> _Written exercise 1_
Please set down the solstice letter from "I’ve always loved" to "and external adventure.", word for word.
> _Written exercise 2_
Write the next part of the solstice letter, starting after its last sentence.

> _Source extract_
- - - - -

Hi, everyone, and if you are currently on the part of Earth where this applies to you, happy winter solstice.
I’ve always loved this day. When I was a kid, I used to write books of solstice poems, and I’d sometimes force my friends into solstice parties where we’d make gingerbread houses and little cutout snowflakes. In hindsight, I think it was evidence that although I didn’t grow up very religious or spiritual, I always longed for ritual. I knew the seasons held keys to something much deeper, something intrinsic, something that stretched far longer than my own lifespan.
Now, as an adult, I am celebrating the solstice by writing to all of you, which feels right. I am currently in San Francisco, which hangs in its near-perpetual state of grey foggy dreaminess, visiting an old friend at the end of a long journey around the world. It has been a deep and profound internal and external adventure.

- - - - -

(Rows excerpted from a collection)

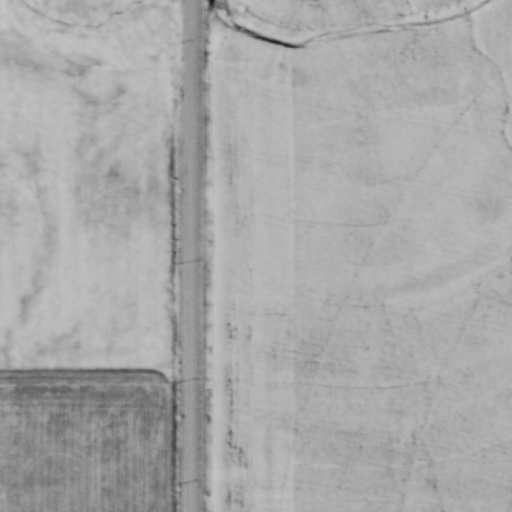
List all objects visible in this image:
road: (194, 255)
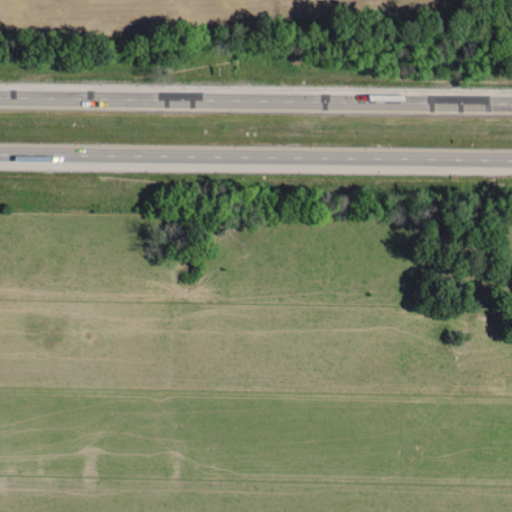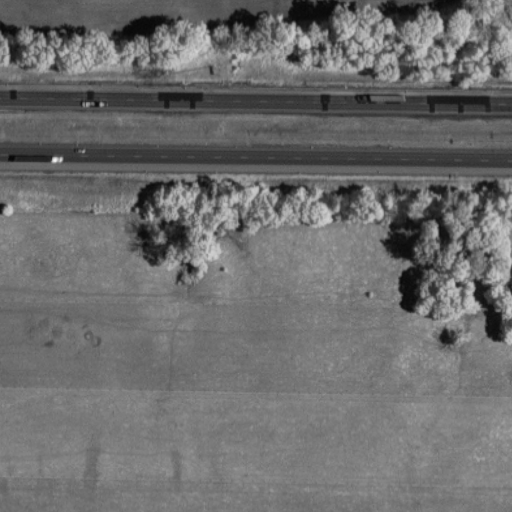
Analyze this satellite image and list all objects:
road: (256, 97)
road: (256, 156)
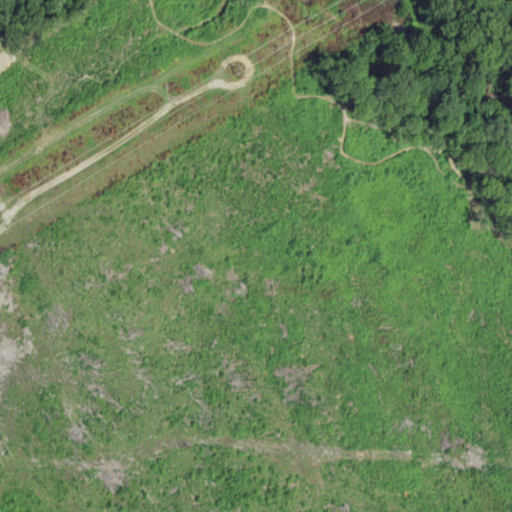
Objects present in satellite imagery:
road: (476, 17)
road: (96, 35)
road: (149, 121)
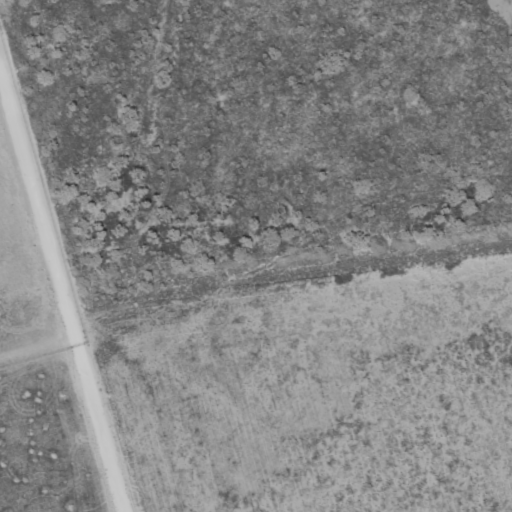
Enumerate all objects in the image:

- - - - -

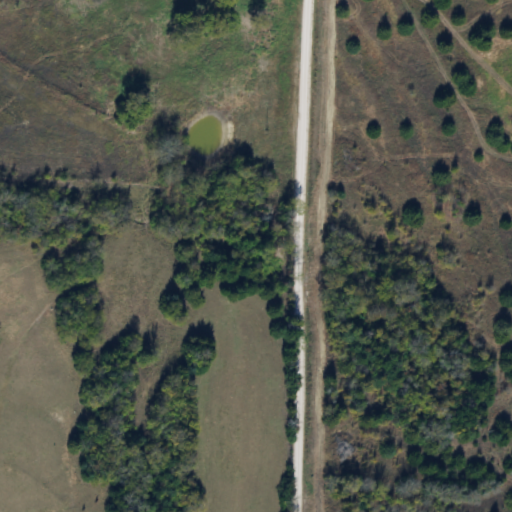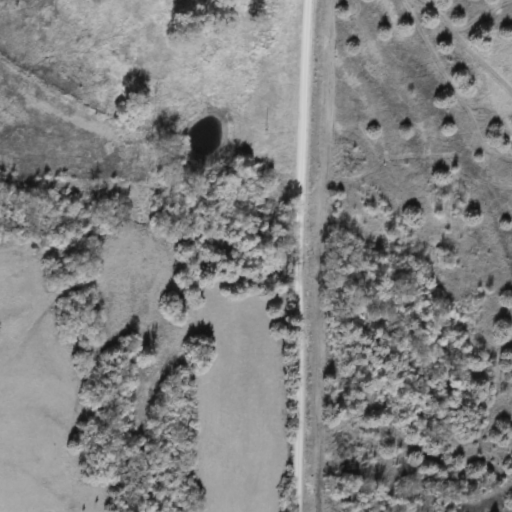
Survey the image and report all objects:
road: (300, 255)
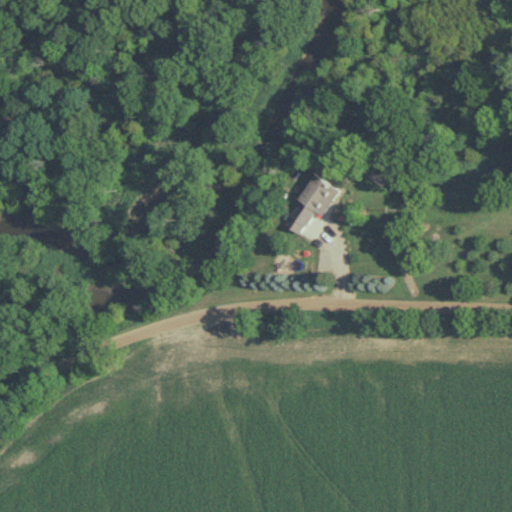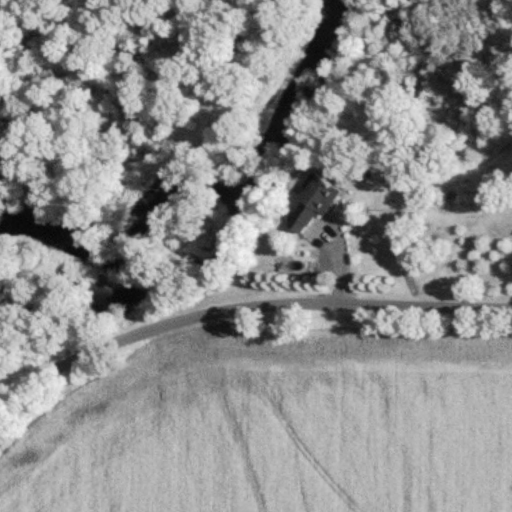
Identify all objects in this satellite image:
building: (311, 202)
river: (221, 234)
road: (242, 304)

- - - - -

> _Task answer 1_
I’ve always loved this day. When I was a kid, I used to write books of solstice poems, and I’d sometimes force my friends into solstice parties where we’d make gingerbread houses and little cutout snowflakes. In hindsight, I think it was evidence that although I didn’t grow up very religious or spiritual, I always longed for ritual. I knew the seasons held keys to something much deeper, something intrinsic, something that stretched far longer than my own lifespan.
Now, as an adult, I am celebrating the solstice by writing to all of you, which feels right. I am currently in San Francisco, which hangs in its near-perpetual state of grey foggy dreaminess, visiting an old friend at the end of a long journey around the world. It has been a deep and profound internal and external adventure.

> _Task answer 2_
I have many more stories to tell, but for now, I just want to reach through the screen to greet you on this longest night of the year, in this sliver of time where the world holds its breath and darkness shows its full face before tipping ever-so-slightly in the direction of the gathering sun.
Solstices are festivals of rebirth. They are passages and portals. The winter solstice — also sometimes called Yule — is a time for reflection, introspection, hibernation, and rest.
This long night calls us to move out of our overstimulated, perpetually well-lit so-called reality, which is really a projection of our inner worlds. It urges us to re-enter the darkness of the cosmic womb, where all life begins and ends.
It asks us to journey away from our imagined lives and back into the cavern of our own skulls. It asks us to observe what pinpricks of light and shadows dancers might be found there.
What constellations might you create on this long night? What figures move on your walls? What are they saying?
If you let them, would they sing?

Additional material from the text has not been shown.